-- Data to use --
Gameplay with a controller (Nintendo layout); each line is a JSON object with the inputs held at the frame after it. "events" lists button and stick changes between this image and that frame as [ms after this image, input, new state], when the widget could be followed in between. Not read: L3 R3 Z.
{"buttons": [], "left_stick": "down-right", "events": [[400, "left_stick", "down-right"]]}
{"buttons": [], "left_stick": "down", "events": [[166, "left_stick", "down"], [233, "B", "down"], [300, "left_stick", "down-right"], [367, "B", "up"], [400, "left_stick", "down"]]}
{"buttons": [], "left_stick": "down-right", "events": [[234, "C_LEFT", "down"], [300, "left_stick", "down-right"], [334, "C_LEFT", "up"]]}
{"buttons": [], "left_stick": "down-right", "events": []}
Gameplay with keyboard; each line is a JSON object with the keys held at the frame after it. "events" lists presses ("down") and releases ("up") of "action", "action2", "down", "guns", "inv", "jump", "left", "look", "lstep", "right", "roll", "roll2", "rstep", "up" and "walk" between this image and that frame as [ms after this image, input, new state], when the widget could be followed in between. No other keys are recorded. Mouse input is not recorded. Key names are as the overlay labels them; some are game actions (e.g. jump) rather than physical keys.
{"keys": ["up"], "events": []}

-- What to work on --
Copy out every line from the records that has the word "buttons".

-- Result for this task --
{"buttons": [], "left_stick": "down-right", "events": [[400, "left_stick", "down-right"]]}
{"buttons": [], "left_stick": "down", "events": [[166, "left_stick", "down"], [233, "B", "down"], [300, "left_stick", "down-right"], [367, "B", "up"], [400, "left_stick", "down"]]}
{"buttons": [], "left_stick": "down-right", "events": [[234, "C_LEFT", "down"], [300, "left_stick", "down-right"], [334, "C_LEFT", "up"]]}
{"buttons": [], "left_stick": "down-right", "events": []}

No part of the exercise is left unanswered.